→ **Problem details**:
Every line below needs to be reproduced exactly.

→ **The input**:
Content starts

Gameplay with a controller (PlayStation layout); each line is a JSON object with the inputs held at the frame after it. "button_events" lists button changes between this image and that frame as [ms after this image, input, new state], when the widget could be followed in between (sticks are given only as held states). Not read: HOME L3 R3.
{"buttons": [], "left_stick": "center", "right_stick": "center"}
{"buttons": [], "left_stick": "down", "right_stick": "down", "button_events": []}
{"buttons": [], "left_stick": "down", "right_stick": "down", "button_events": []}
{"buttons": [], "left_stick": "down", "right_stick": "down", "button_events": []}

Content ends

→ **Result of this task**:
Gameplay with a controller (PlayStation layout); each line is a JSON object with the inputs held at the frame after it. "button_events" lists button changes between this image and that frame as [ms after this image, input, new state], when the widget could be followed in between (sticks are given only as held states). Not read: HOME L3 R3.
{"buttons": [], "left_stick": "center", "right_stick": "center"}
{"buttons": [], "left_stick": "down", "right_stick": "down", "button_events": []}
{"buttons": [], "left_stick": "down", "right_stick": "down", "button_events": []}
{"buttons": [], "left_stick": "down", "right_stick": "down", "button_events": []}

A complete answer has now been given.